### What to produce:
Leaving out the pictures, return each line of the entries from the first through the line with "capable of manipulation", and only those lines.

+++++

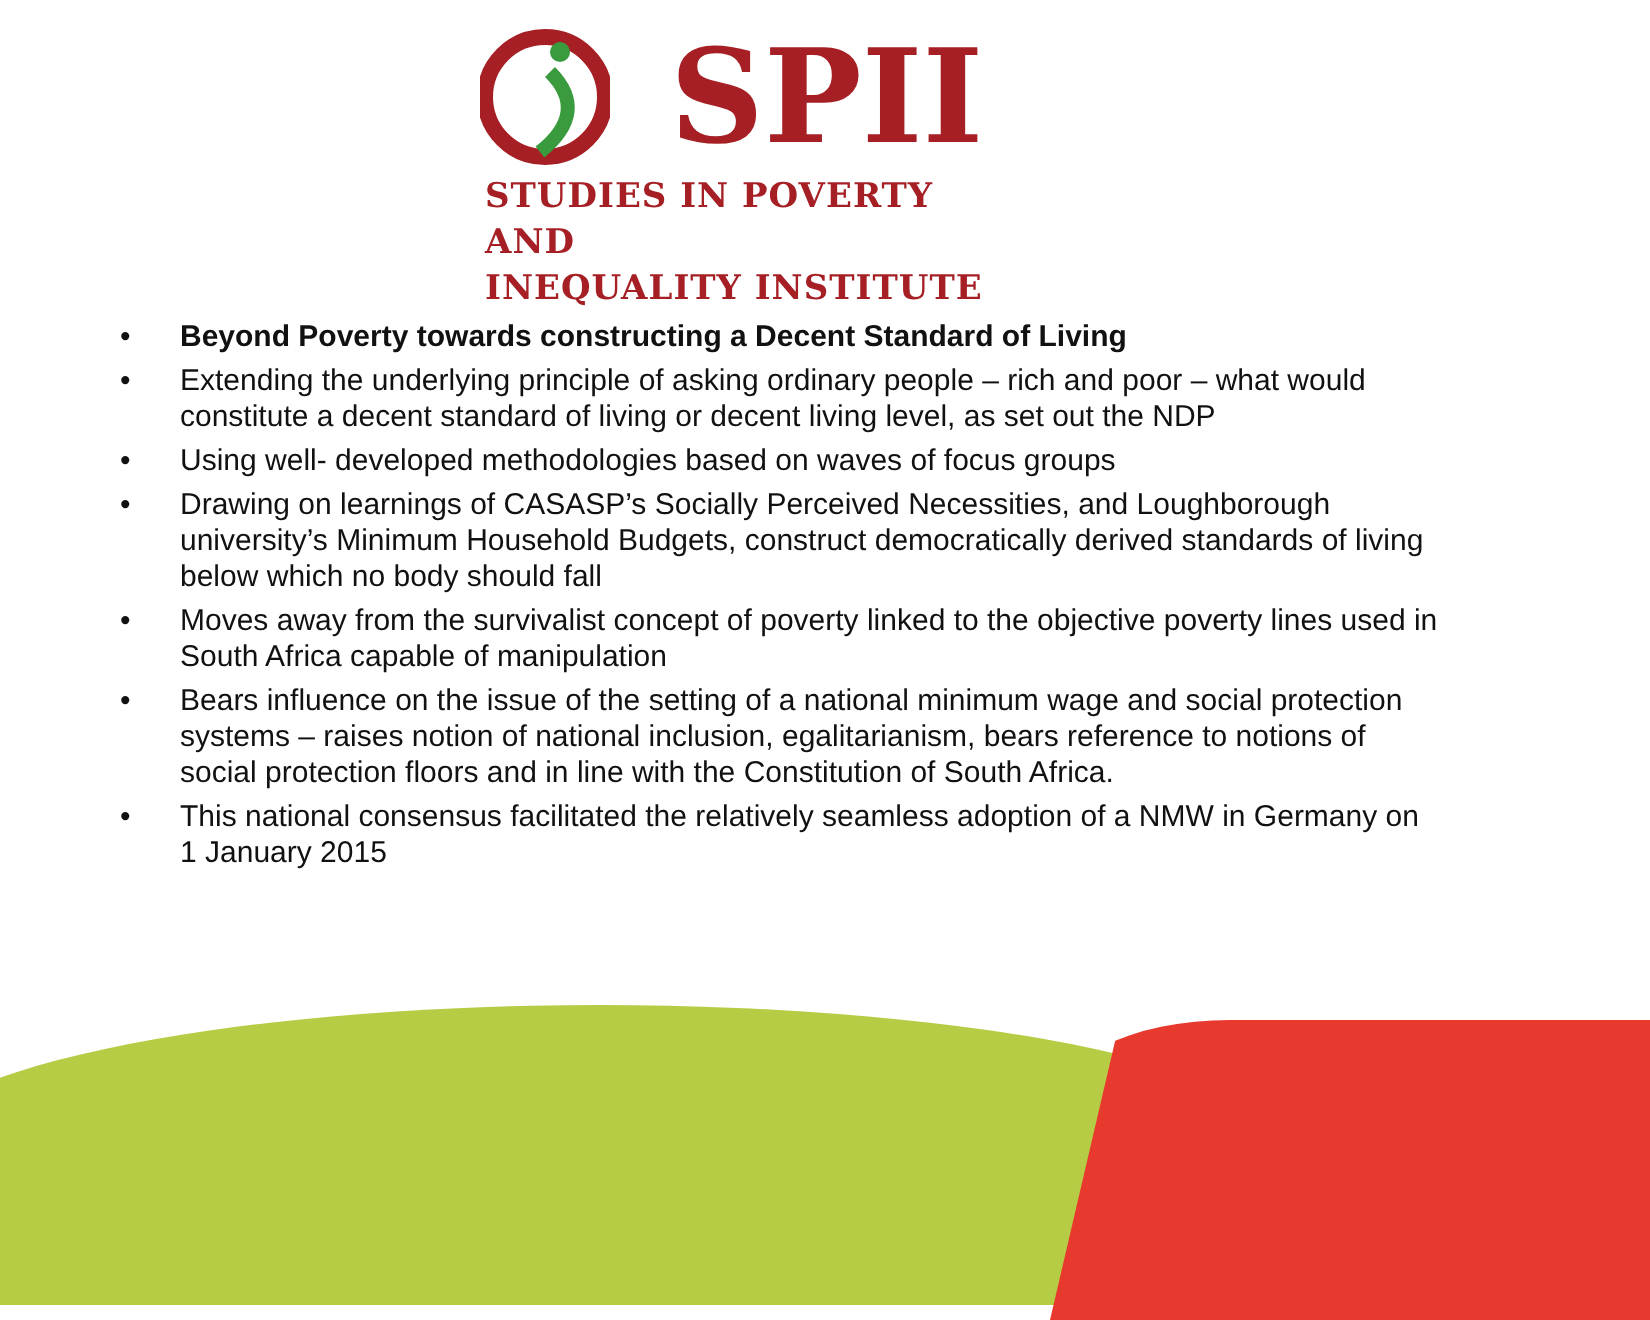SPII
STUDIES IN POVERTY AND
INEQUALITY INSTITUTE
• Beyond Poverty towards constructing a Decent Standard of Living
• Extending the underlying principle of asking ordinary people – rich and poor – what would constitute a decent standard of living or decent living level, as set out the NDP
• Using well- developed methodologies based on waves of focus groups
• Drawing on learnings of CASASP’s Socially Perceived Necessities, and Loughborough university’s Minimum Household Budgets, construct democratically derived standards of living below which no body should fall
• Moves away from the survivalist concept of poverty linked to the objective poverty lines used in South Africa capable of manipulation
• Bears influence on the issue of the setting of a national minimum wage and social protection systems – raises notion of national inclusion, egalitarianism, bears reference to notions of social protection floors and in line with the Constitution of South Africa.
• This national consensus facilitated the relatively seamless adoption of a NMW in Germany on 1 January 2015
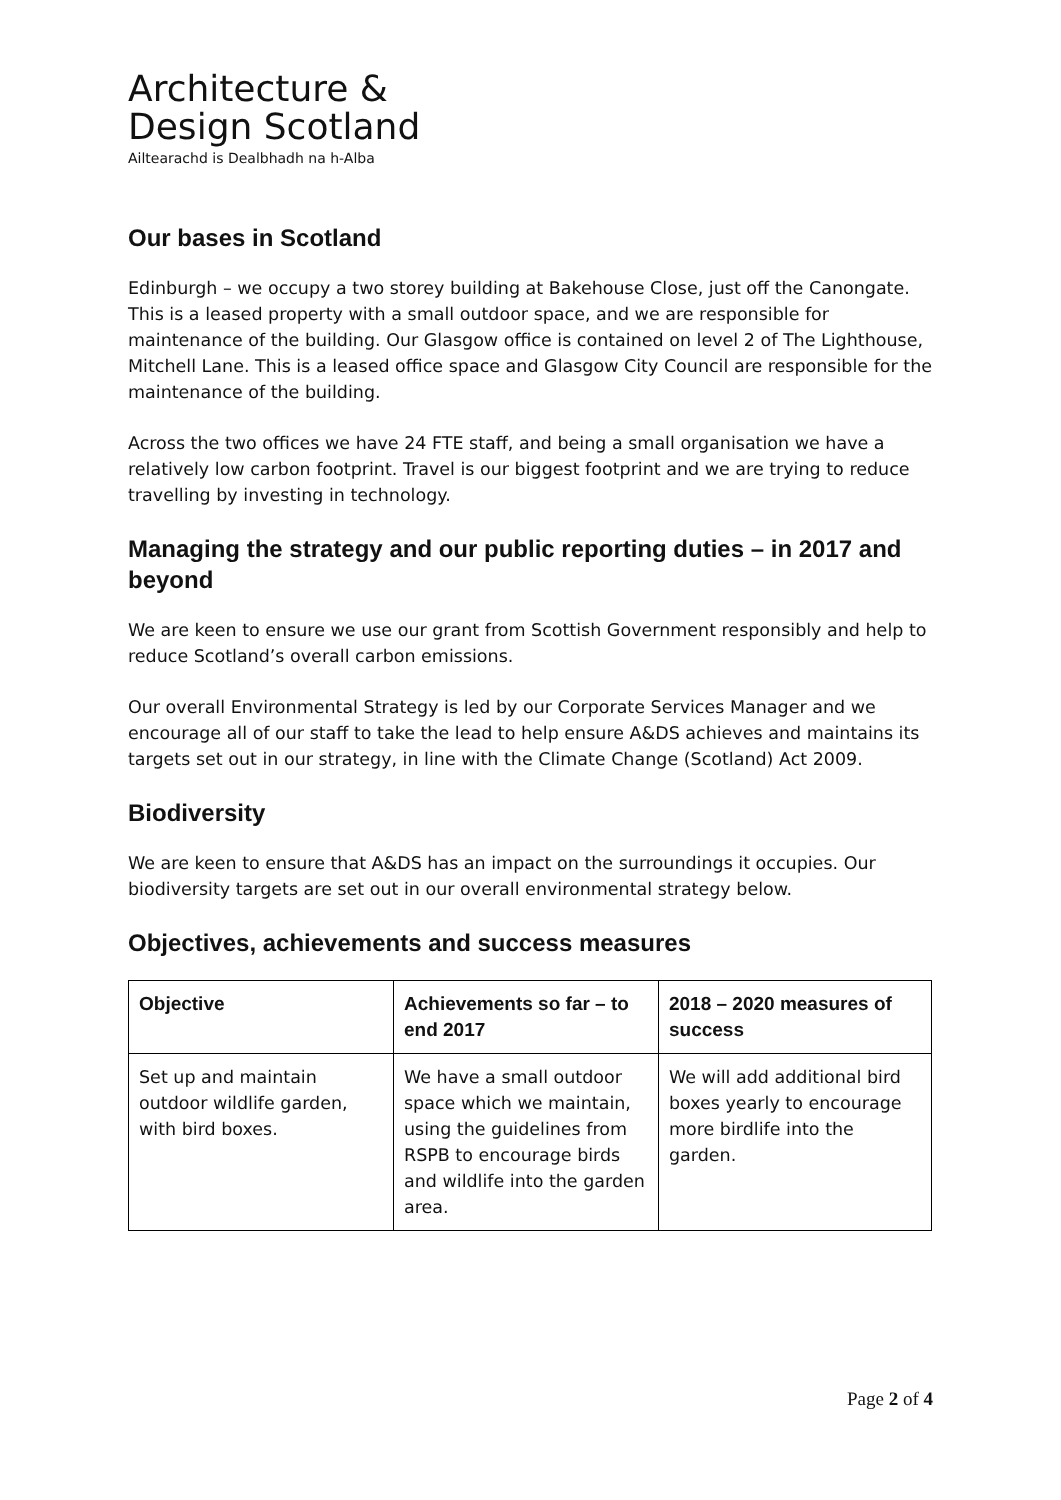Architecture &
Design Scotland
Ailtearachd is Dealbhadh na h-Alba
Our bases in Scotland
Edinburgh – we occupy a two storey building at Bakehouse Close, just off the Canongate. This is a leased property with a small outdoor space, and we are responsible for maintenance of the building. Our Glasgow office is contained on level 2 of The Lighthouse, Mitchell Lane. This is a leased office space and Glasgow City Council are responsible for the maintenance of the building.
Across the two offices we have 24 FTE staff, and being a small organisation we have a relatively low carbon footprint. Travel is our biggest footprint and we are trying to reduce travelling by investing in technology.
Managing the strategy and our public reporting duties – in 2017 and beyond
We are keen to ensure we use our grant from Scottish Government responsibly and help to reduce Scotland’s overall carbon emissions.
Our overall Environmental Strategy is led by our Corporate Services Manager and we encourage all of our staff to take the lead to help ensure A&DS achieves and maintains its targets set out in our strategy, in line with the Climate Change (Scotland) Act 2009.
Biodiversity
We are keen to ensure that A&DS has an impact on the surroundings it occupies. Our biodiversity targets are set out in our overall environmental strategy below.
Objectives, achievements and success measures
| Objective | Achievements so far – to end 2017 | 2018 – 2020 measures of success |
| --- | --- | --- |
| Set up and maintain outdoor wildlife garden, with bird boxes. | We have a small outdoor space which we maintain, using the guidelines from RSPB to encourage birds and wildlife into the garden area. | We will add additional bird boxes yearly to encourage more birdlife into the garden. |
Page 2 of 4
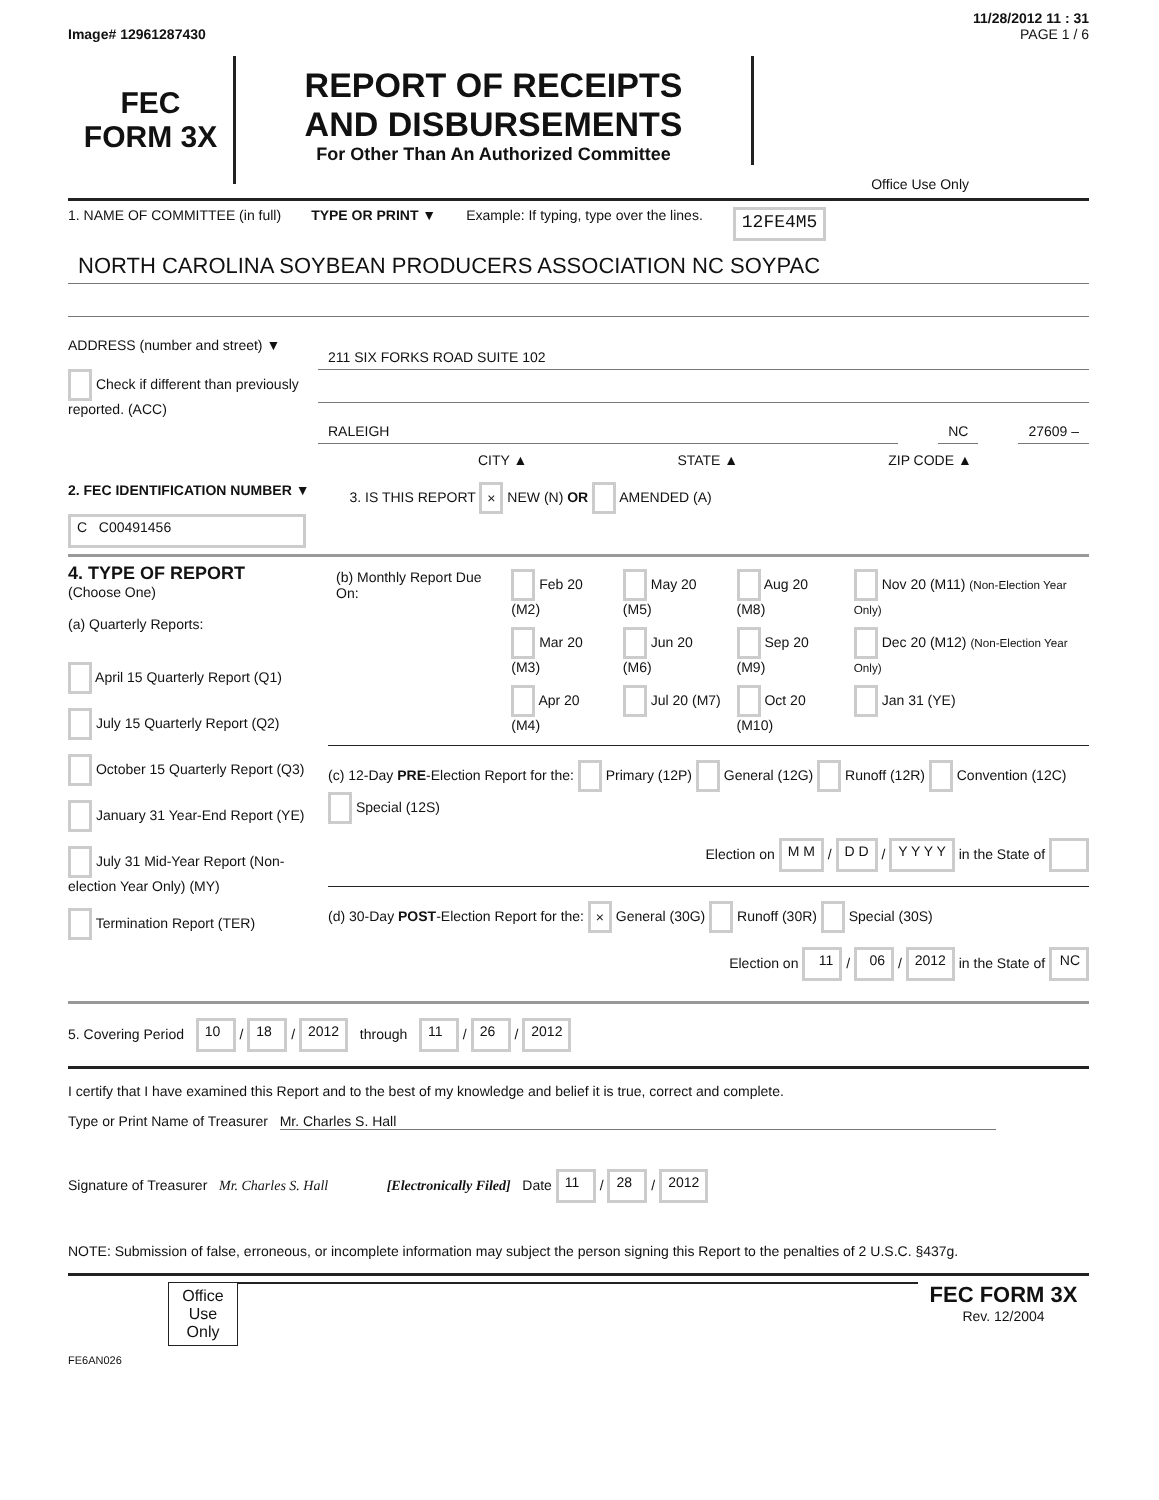11/28/2012 11 : 31
Image# 12961287430 PAGE 1 / 6
FEC
FORM 3X
REPORT OF RECEIPTS
AND DISBURSEMENTS
For Other Than An Authorized Committee
Office Use Only
1. NAME OF COMMITTEE (in full) TYPE OR PRINT ▼ Example: If typing, type over the lines. 12FE4M5
NORTH CAROLINA SOYBEAN PRODUCERS ASSOCIATION NC SOYPAC
ADDRESS (number and street) ▼
Check if different than previously reported. (ACC)
211 SIX FORKS ROAD SUITE 102
RALEIGH NC 27609 –
CITY ▲ STATE ▲ ZIP CODE ▲
2. FEC IDENTIFICATION NUMBER ▼
C C00491456
3. IS THIS REPORT × NEW (N) OR AMENDED (A)
4. TYPE OF REPORT
(Choose One)
(a) Quarterly Reports:
April 15 Quarterly Report (Q1)
July 15 Quarterly Report (Q2)
October 15 Quarterly Report (Q3)
January 31 Year-End Report (YE)
July 31 Mid-Year Report (Non-election Year Only) (MY)
Termination Report (TER)
| (b) Monthly Report Due On: | Feb 20 (M2) | May 20 (M5) | Aug 20 (M8) | Nov 20 (M11) (Non-Election Year Only) |
| | Mar 20 (M3) | Jun 20 (M6) | Sep 20 (M9) | Dec 20 (M12) (Non-Election Year Only) |
| | Apr 20 (M4) | Jul 20 (M7) | Oct 20 (M10) | Jan 31 (YE) |
(c) 12-Day PRE-Election Report for the: Primary (12P) General (12G) Runoff (12R) Convention (12C) Special (12S)
Election on M M / D D / Y Y Y Y in the State of
(d) 30-Day POST-Election Report for the: × General (30G) Runoff (30R) Special (30S)
Election on 11 / 06 / 2012 in the State of NC
5. Covering Period 10 / 18 / 2012 through 11 / 26 / 2012
I certify that I have examined this Report and to the best of my knowledge and belief it is true, correct and complete.
Type or Print Name of Treasurer Mr. Charles S. Hall
Signature of Treasurer Mr. Charles S. Hall [Electronically Filed] Date 11 / 28 / 2012
NOTE: Submission of false, erroneous, or incomplete information may subject the person signing this Report to the penalties of 2 U.S.C. §437g.
Office Use Only
FEC FORM 3X
Rev. 12/2004
FE6AN026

+++++

### Result of this exercise:
SPII
STUDIES IN POVERTY AND
INEQUALITY INSTITUTE
• Beyond Poverty towards constructing a Decent Standard of Living
• Extending the underlying principle of asking ordinary people – rich and poor – what would constitute a decent standard of living or decent living level, as set out the NDP
• Using well- developed methodologies based on waves of focus groups
• Drawing on learnings of CASASP’s Socially Perceived Necessities, and Loughborough university’s Minimum Household Budgets, construct democratically derived standards of living below which no body should fall
• Moves away from the survivalist concept of poverty linked to the objective poverty lines used in South Africa capable of manipulation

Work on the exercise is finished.